2. Call the ever-diligent job agencies who chased you down with breathless urgency when you first posted your CV but haven’t, when you really think about it, actually initiated a call to you for some weeks now. You’ve been dumped, and those useless scumbags probably never had a job in the first place, they just wanted your CV to impress their would-be corporate clients of the calibre of people they could present to any given opportunity, though of course we’d be looking for someone with a better CV than this, someone with judgment that didn’t have the blemishes of a Loftex4…
3. Phone round your channels trying to establish whether they have (a) jobs for the likes of you or (b) money to buy out the likes of your so-called management team. Tricky to pull off without giving the game away, so you defer for another day. While they have even a small chance of (c) the huge deal that changes the whole shooting match, you have to carry on as if everything is OK. One day, though, the pleading call is going to give the game away, totally.
4. Do some web research on the symptoms of depression, stress, gastric ulcers, and various syndromes you think this gig might have given you. Locate and identify with various forms of psychosis. Identify most others with your work-mates. Send anonymous emails to the CEO labelled ‘Munchausen’ with no other words. Somehow feel better for that.
5. Check eBay for prices on remaining assets in the office. This doesn’t take long, so check history on other items that don’t belong to us but that the managed-service office company might take a few days to miss. Ascertain that total fire-sale will realise enough for about an eighth of your personal debt. Plot method for pulling off sale solo without any of your colleagues catching on until too late.
6. Seek the magical external funds required. All other avenues having (allegedly) been explored, you’re now limited to vegaspoker360.com or the Albanian state lottery. Fail the former’s credit check, the latter technically illegal in states banning pyramid selling. Draft the email for a 419 scam while you try and work out how the scam actually works once you have the bank details etc.
7. Weep. Not terribly useful but can be cathartic provided you keep the tears off your keyboard.
8. Swear and throw things. Again, not terribly useful and may further decrement asset base. Can feel damn good though, especially if breakages can involve electrical explosions.

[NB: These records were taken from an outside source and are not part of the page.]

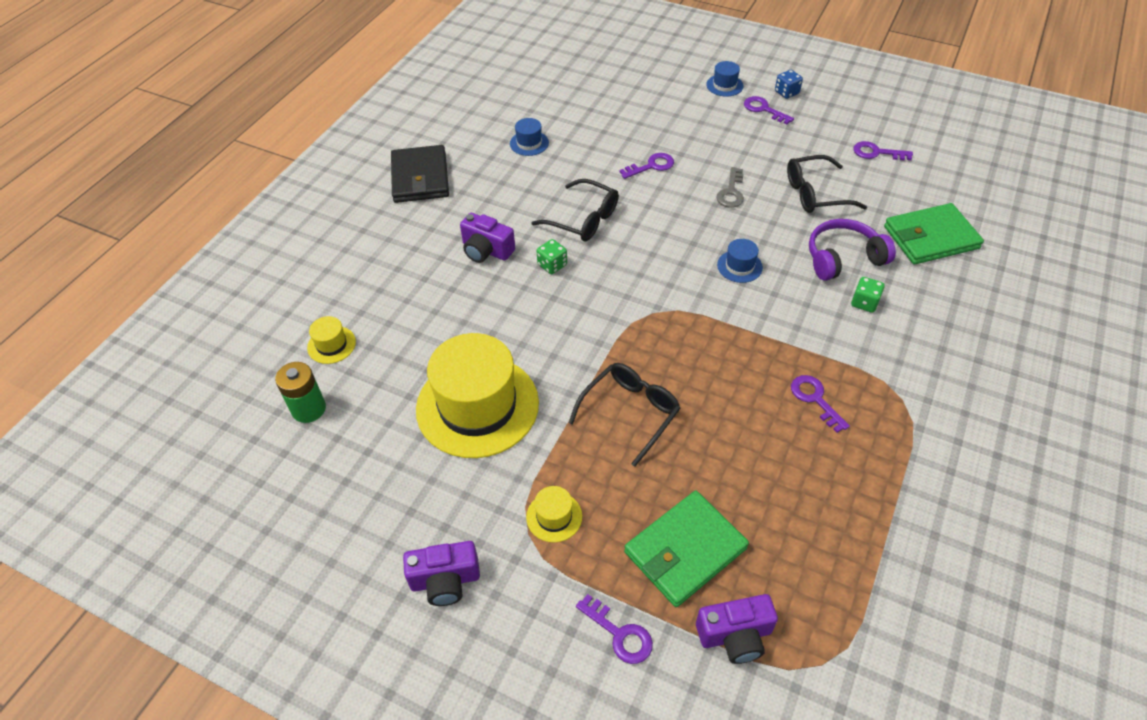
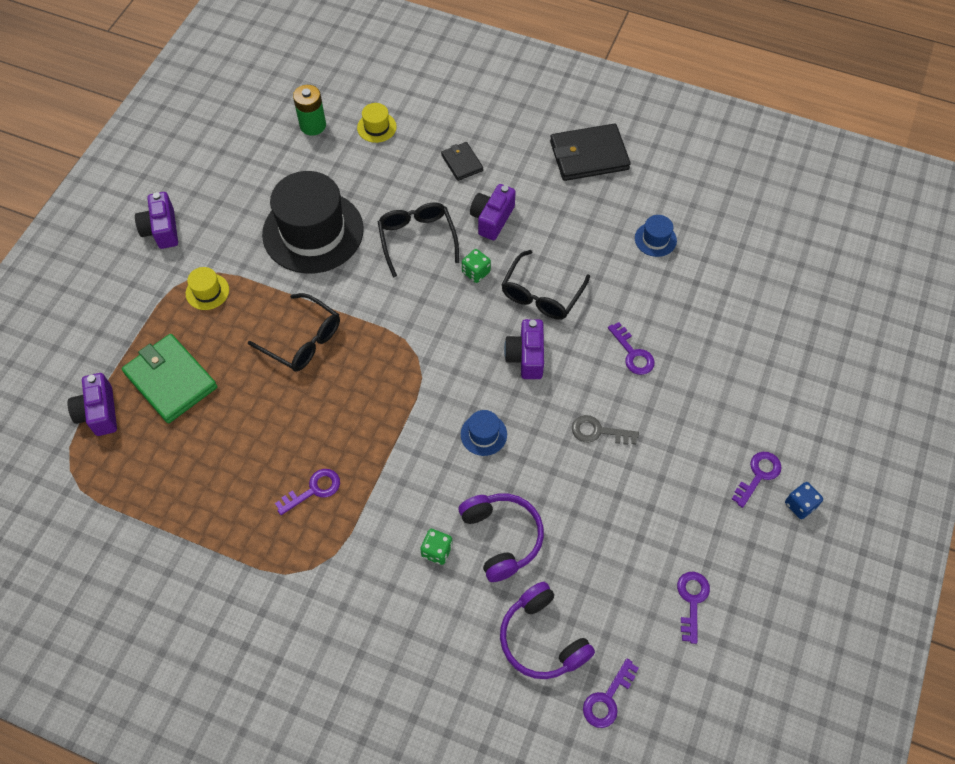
camera: 85 degrees right, 10 degrees up
(405, 271) = (462, 163): none -> black wallet
(477, 406) = (313, 232): yellow hat -> black hat
(619, 634) = (109, 338): purple key -> purple key (607, 699)
(654, 233) = (526, 356): none -> purple camera
(724, 85) = (801, 433): blue hat -> none
(815, 193) = (606, 520): black glasses -> black glasses (417, 239)
(930, 237) = (542, 639): green wallet -> purple headphones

9. Go through the mental rosary you’ve been going through these last few weeks – ‘Sue them, county court judgment, call in the fraud police, call the other shareholders, sue them , county….’ etc. etc. Like a lot of religious ritual, not one piece of it actually will fix anything but the fact of its repetition, and the other adherents repeating it, somehow seems to have a mystic power that may lead to fundamental change. OK, not really.
10. Blog. Actually, add to this one. New items for the list gratefully accepted. Come on, its not like you have anything useful to do, is it?